Treehouse Dataflow Toolkit (TDT): Fully Automated, Cloud-native Data Transfer from Mainframe Data Sources to Analytics/ML/AI-friendly Targets
TDT provides an easy and fast approach that enables rapid and comprehensive data transfer from Kafka pipelines to Amazon Redshift, Snowflake, Amazon Athena/S3, Amazon S3 Express One Zone, and Amazon Aurora PostgreSQL–AI-ready, with all target resources automatically created.
Treehouse Dataflow Toolkit (TDT) is a set of Lambda-based microservices that assure highly-available, auto-scalable, and event-driven data transfers to your data science teams’ favorite analytics frameworks.
Customers either already have, or are in the process of acquiring, software tools that replicate their mainframe data into Kafka pipelines (i.e., Amazon MSK, Confluent, etc.). Our new and innovative offering, TDT, provides the turnkey solution for getting this data from Kafka into advanced Analytics/AI/ML-friendly targets, such as Amazon Redshift, Snowflake, Amazon Athena/S3, Amazon S3 Express One Zone Buckets, as well as Amazon Aurora PostgreSQL, all the while adhering to AWS’s and Snowflake’s recommended best practices for massive data loading, thus assuring shortest and surest loads.
When a mainframe data replication tool, such as Rocket Data Replicate and Sync (RDRS) publishes both bulk-load and CDC data to a reliable and scalable framework like Kafka, it sets the stage for TDT to feed legacy data from Kafka to any number of ETL tools, target datastores, and data analytics packages (some of which may not even have been invented yet!).
TDT not only keeps things up to date faster than any conceivable ODBC-based solution, but the “delta tables” into which it loads data also inherently retain the entire history of source data ever since mainframe-to-target synchronization began.

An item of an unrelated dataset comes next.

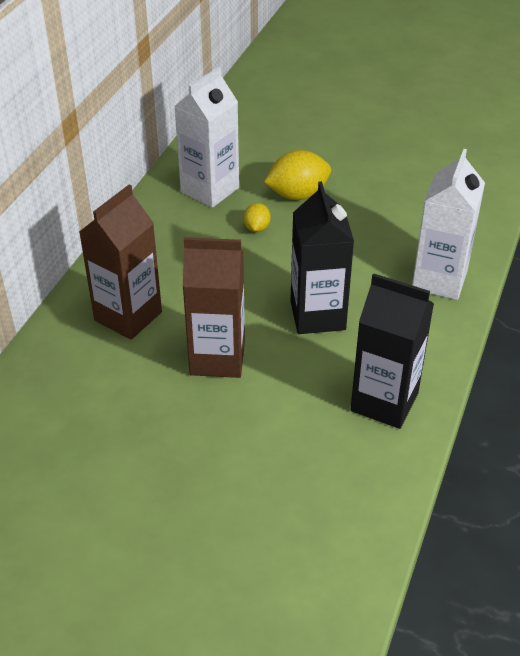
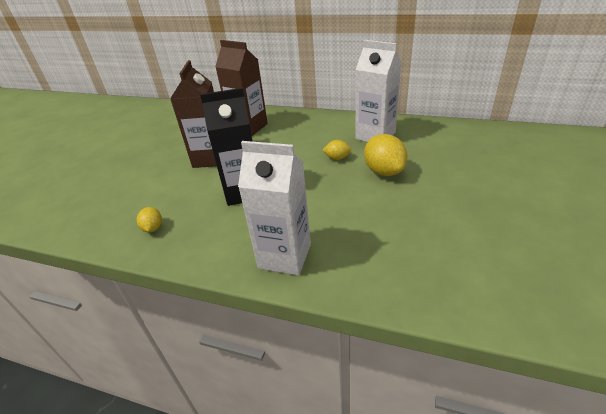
camera: 90 degrees right, 5 degrees down
(384, 402) = (153, 228): black carton -> yellow lemon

So, for example, after TDT has been syncing a target table for 5 years, a data scientist now has 5 years’ worth of historical data to work with for trend analysis, predictive analytics, prescriptive analytics, ML, etc.
While TDT’s unique “delta-tables” approach offers comprehensive “history” for advanced analytics, the traditional need for up-to-the-second, current snapshots of mainframe datastores is also completely provided for. Adhering once again to target vendors’ “best practices”, self-materializing views are provided to work with current data, as well as in fully-structured views which provide the more traditional look and feel of a SQL database.
Treehouse provides highly-detailed CloudFormation Templates which automate and accelerate the process of installing and configuring the complete TDT application (including AWS Lambda functions and a number of other AWS resources) in your AWS account(s). The TDT CloudFormation Templates create stacks consisting of all principal framework components, along with related IAM policies and roles which are carefully engineered to comply with “best practices” (such as a “least privileges” approach to permissions).
The TDT CloudFormation Templates also optionally provide for automatic creation of a VPC, its subnets, and all required standard VPC-oriented resources, as well as optional creation of a source database cluster (consisting of either a sample database provided by Treehouse for a quick trial/POC, or your own database and data).
Simply put, TDT is a self-contained, automated solution that can eliminate months (or even years) of research and development time and costs, and allow customers to be up and running in minutes. TDT provides the turnkey solution for rapidly transferring data to advanced Analytics/ML/AI-friendly targets.